Erst laufe ich nur drumherum, dann beschließe ich, dass ich unbedingt doch noch hineingehen muss. Eine gute Entscheidung, denn von innen kommt mir das Bauwerk sogar noch beeindruckender vor als von außen. Der Kirchraum ist nicht einfach nur gigantisch, es gibt auch viele wunderschöne Details zu entdecken. Besonders gefällt mir ein kleines, beleuchtetes Fenster im Boden, in dem ein gläserner, weißer Tropfen liegt, überschrieben mit den Worten "Ich bin ein Tropfen im Meer Gottes."

Nachdem ich den Dom eine ganze Weile bewundert habe, wird es Zeit, mich auf den Weg zum Stadtrand zu machen. Dort gibt es ein hübsches Naturschutzgebiet mit guten Übernachtungsplätzen.

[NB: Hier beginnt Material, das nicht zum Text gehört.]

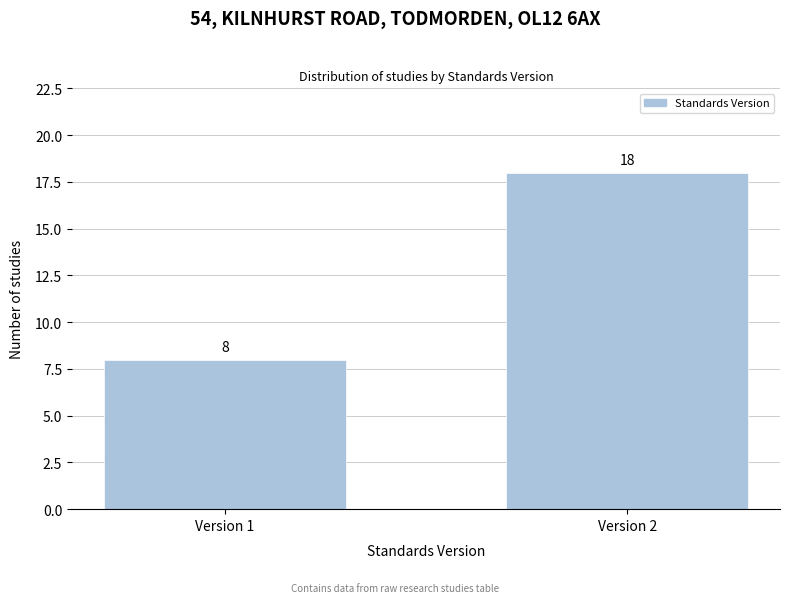

Reading left to right, transcribe all the data shown in this chart.

8	18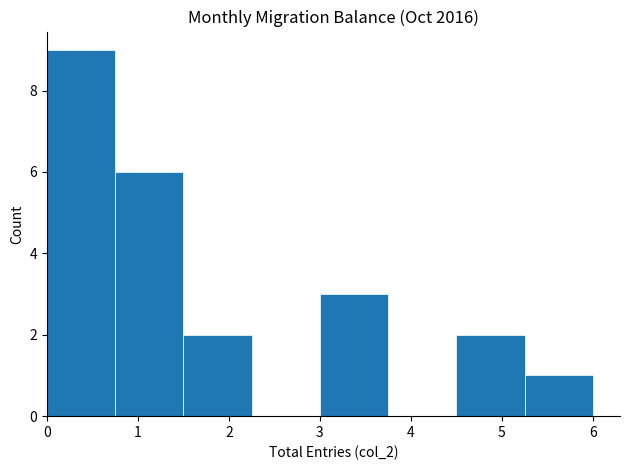

Which range on the x-axis has the tallest bar?

0.00 to 0.75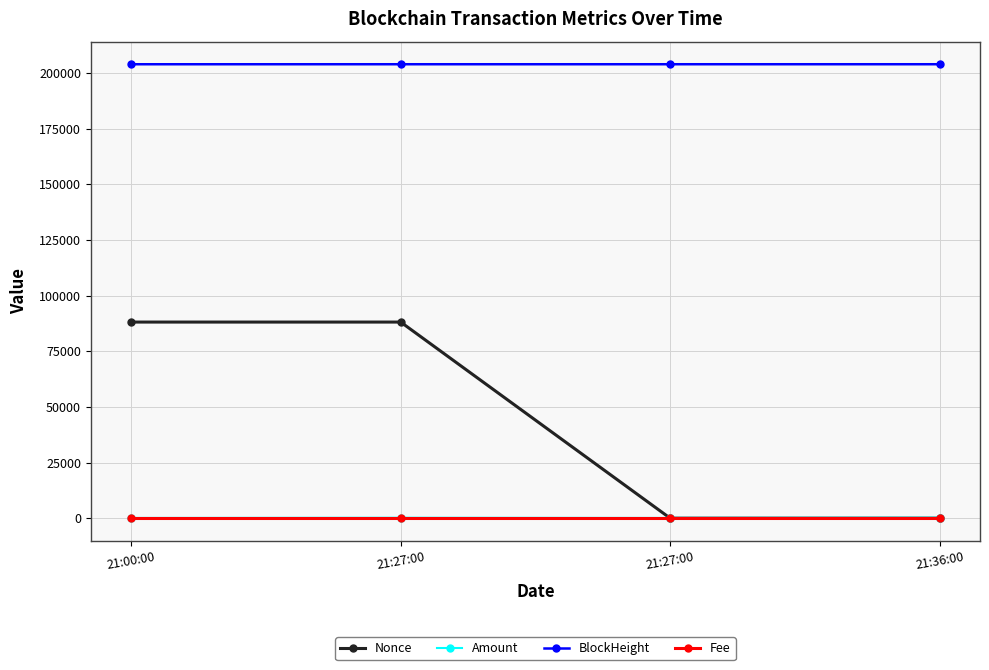

What is the total value across all series at 21:00:00?

292082.5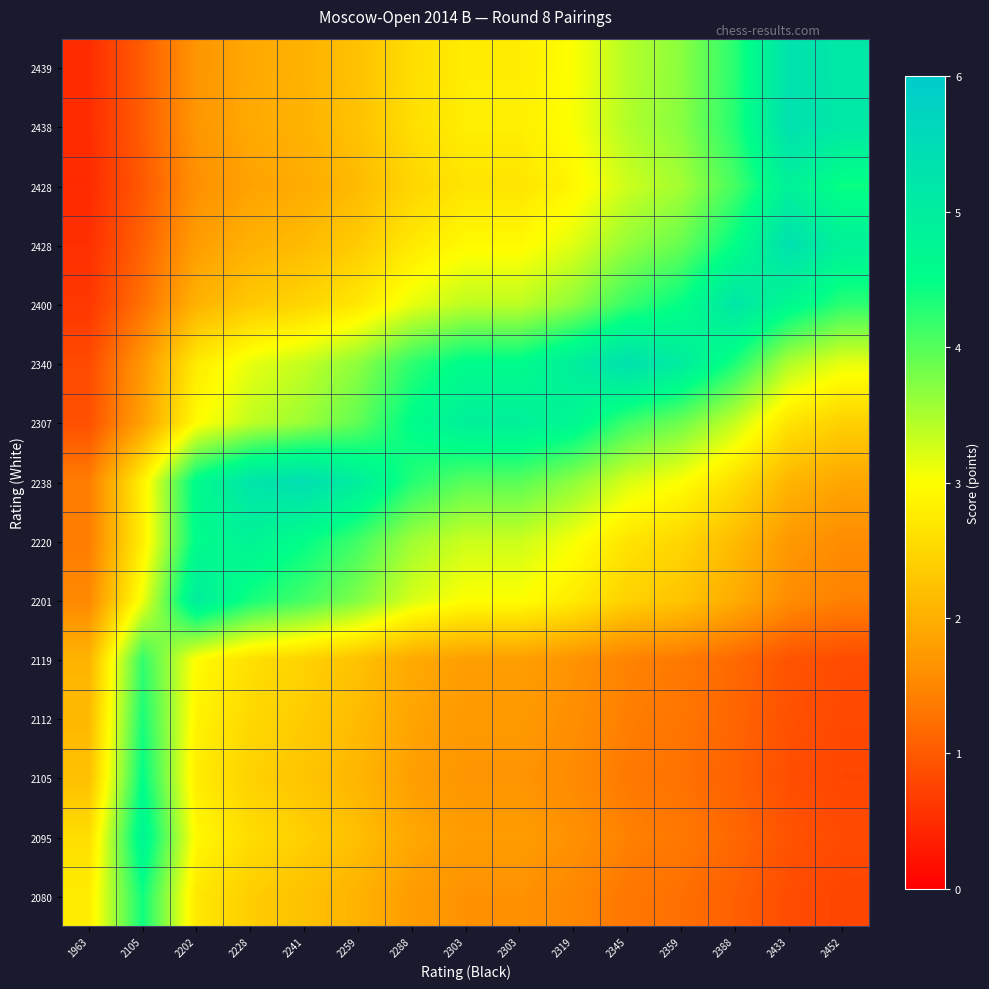

Between 2228 and 1963, which is larger?

2228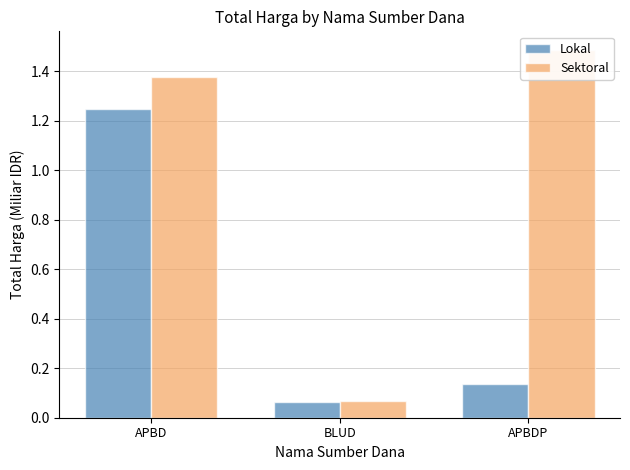

How many bars are there in each group?

2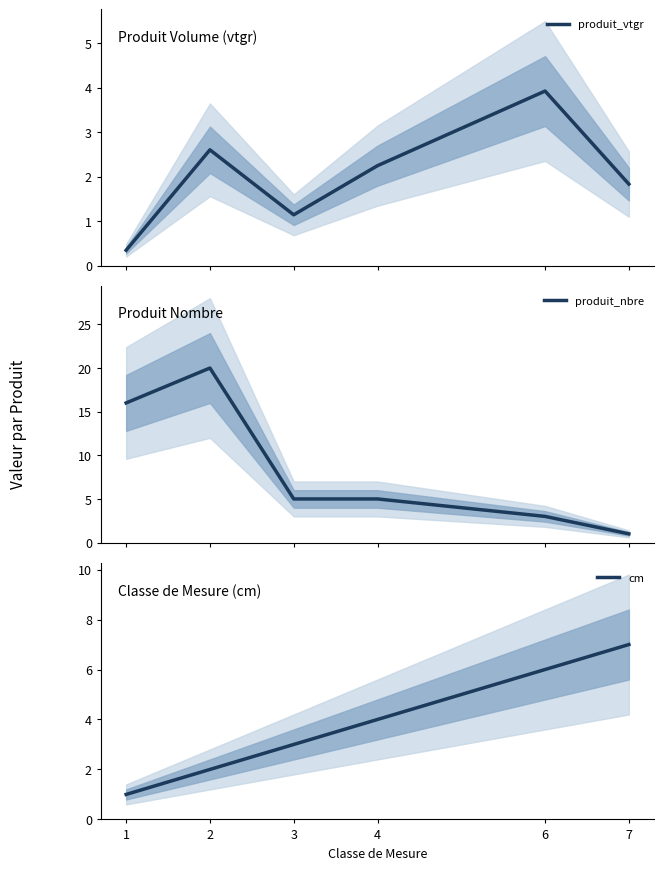

What is the maximum value for produit_nbre?

20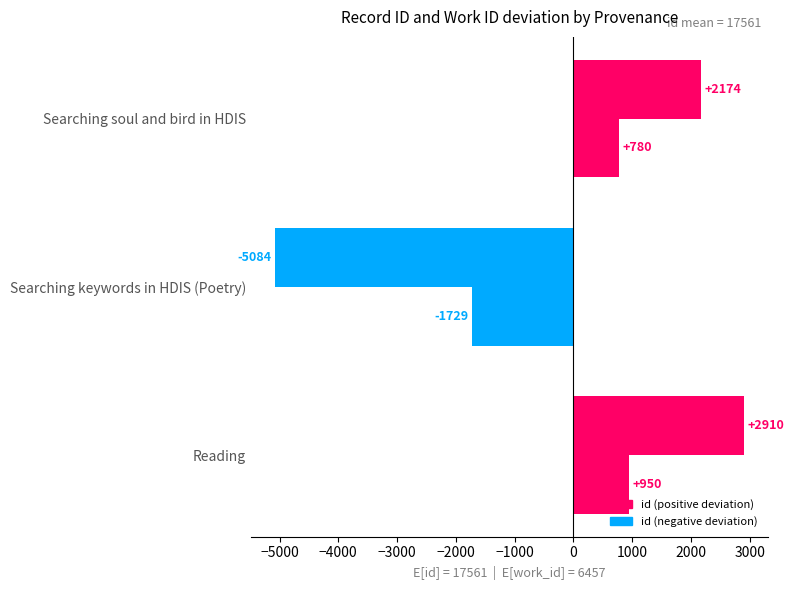

Count the number of data series in this chart.

2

Deshalb habe ich mir überlegt, doch erst am Sonntag in Norrköping auf den Campingplatz zu gehen.

Tatsächlich dauert es gar nicht lange, bis ich auf grünen Wiesen zwischen knorrigen, alten Baumriesen stehe und von der Stadt kaum noch etwas merke.

Doch werde ich morgen auf anderem Weg noch einmal hinein- und hindurchlaufen, um mir ein Freilicht-Museum anzugucken, wo das alte Linköping auf überzeugende Art und Weise lebendig werden soll. Morgen Vormittag kommt also nochmal ein bisschen Stadt mit ein bisschen Geschichte, nachmittags dann wieder Natur und "Wildnis".